■ What you should do
Every line of the material below that contains the string "Período" must appear in the answer.

"""

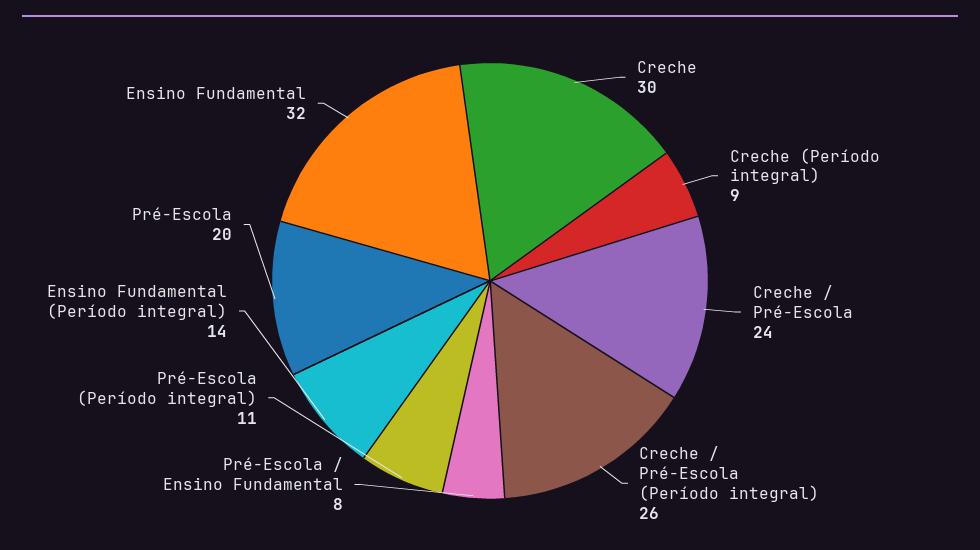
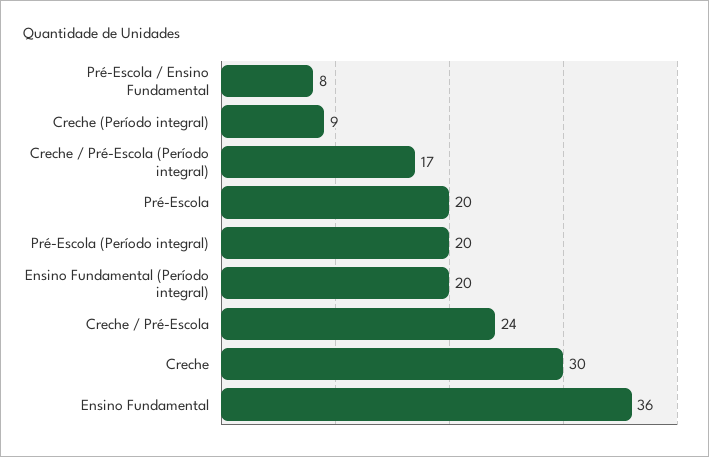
Creche / Pré-Escola (Período integral): 26 -> 17
Pré-Escola (Período integral): 11 -> 20
Ensino Fundamental (Período integral): 14 -> 20
Ensino Fundamental: 32 -> 36

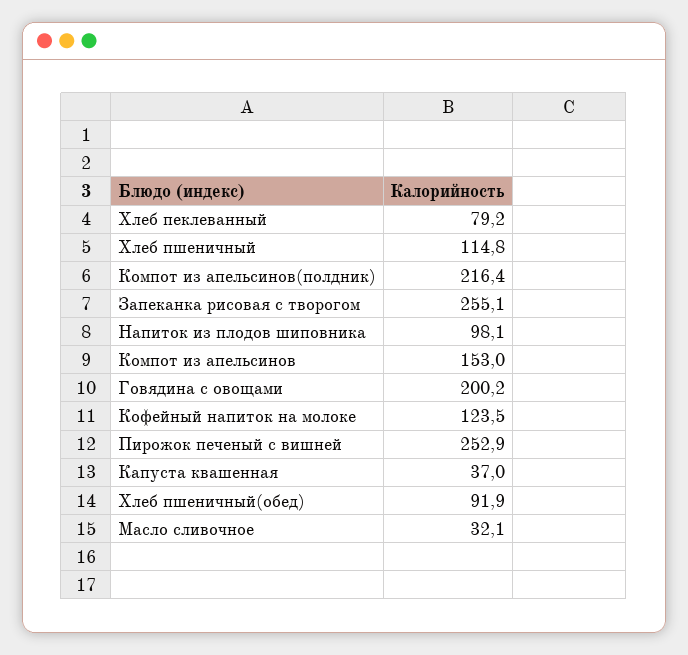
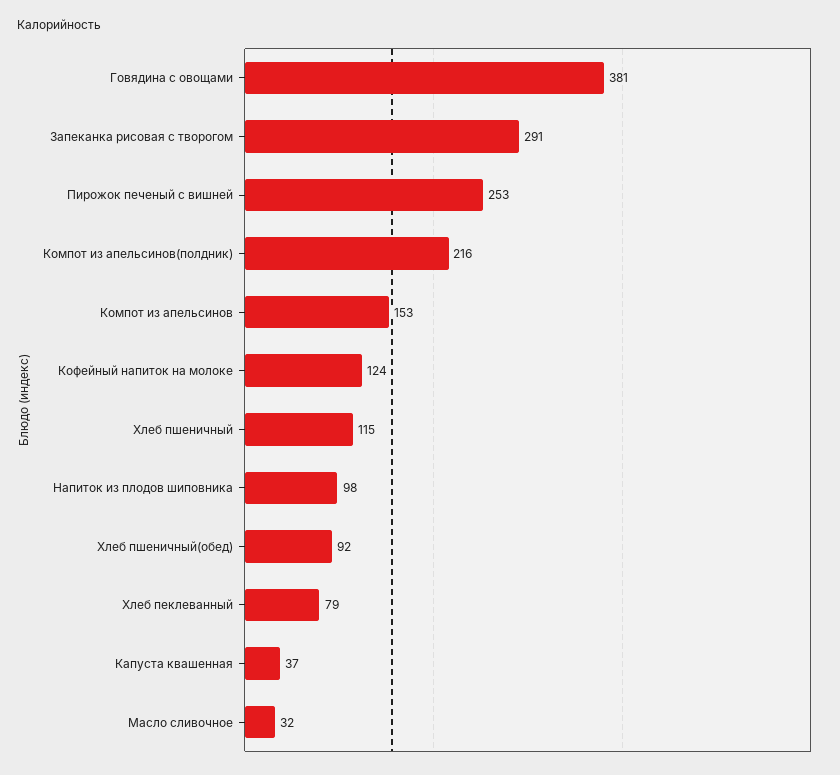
Запеканка рисовая с творогом: 255.1 -> 291
Говядина с овощами: 200.2 -> 381

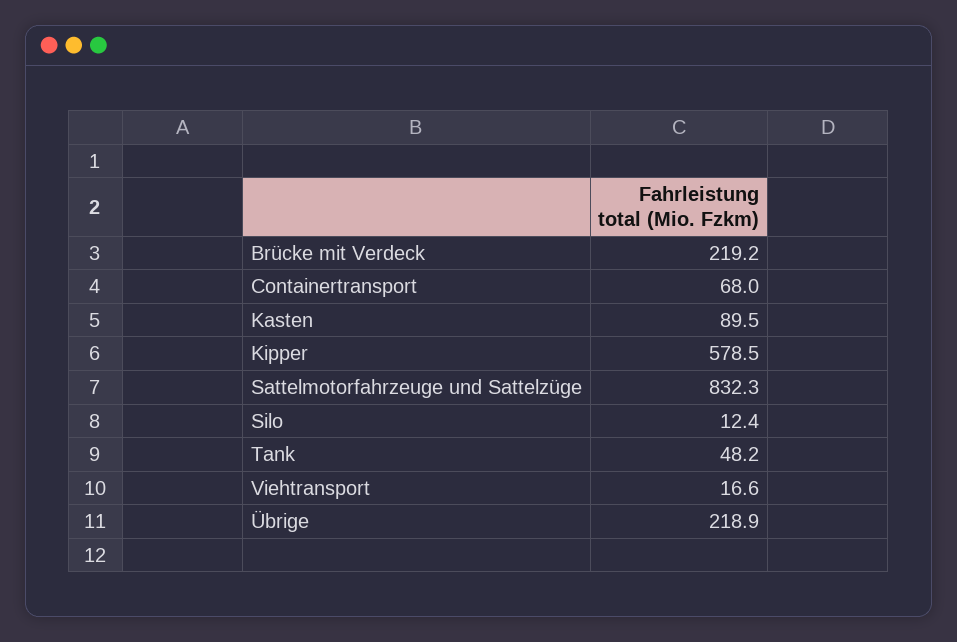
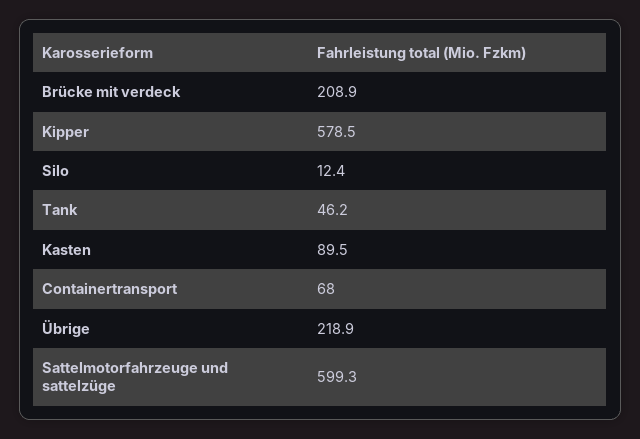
Brücke mit Verdeck: 219.2 -> 208.9
Sattelmotorfahrzeuge und Sattelzüge: 832.3 -> 599.3
Tank: 48.2 -> 46.2
Viehtransport: 16.6 -> none

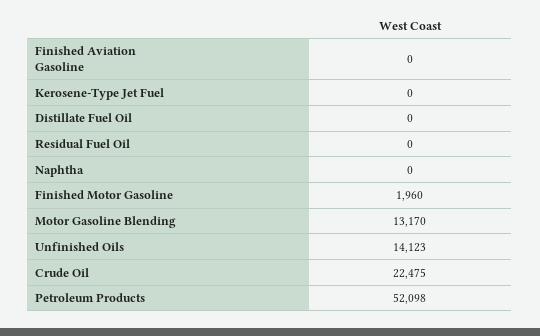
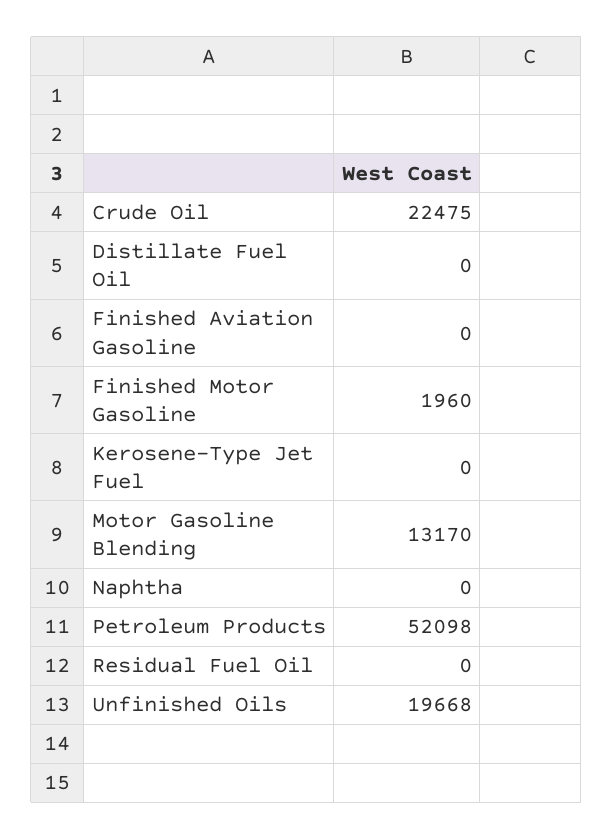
Unfinished Oils: 14123 -> 19668

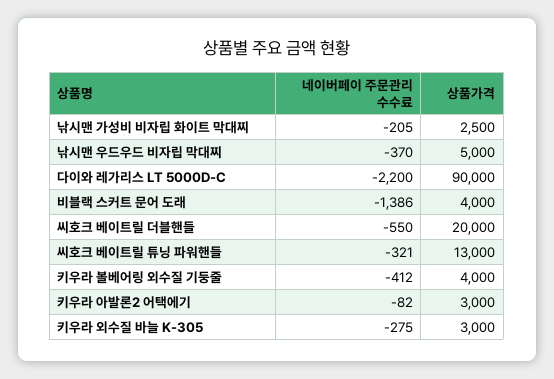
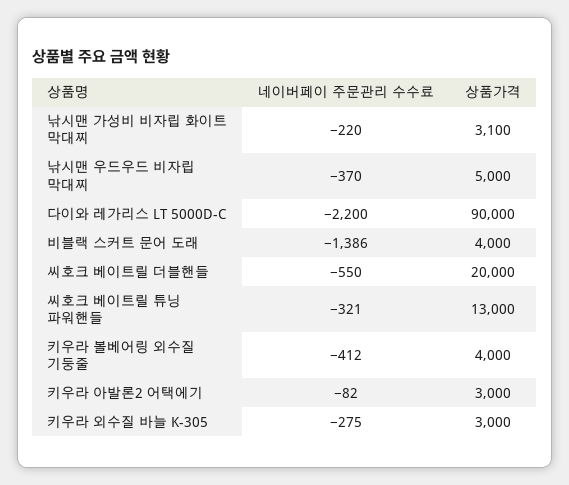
네이버페이 주문관리 수수료, 낚시맨 가성비 비자립 화이트 막대찌: -205 -> -220
상품가격, 낚시맨 가성비 비자립 화이트 막대찌: 2500 -> 3100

"""

■ Answer space
Creche / Pré-Escola (Período integral): 26 -> 17
Pré-Escola (Período integral): 11 -> 20
Ensino Fundamental (Período integral): 14 -> 20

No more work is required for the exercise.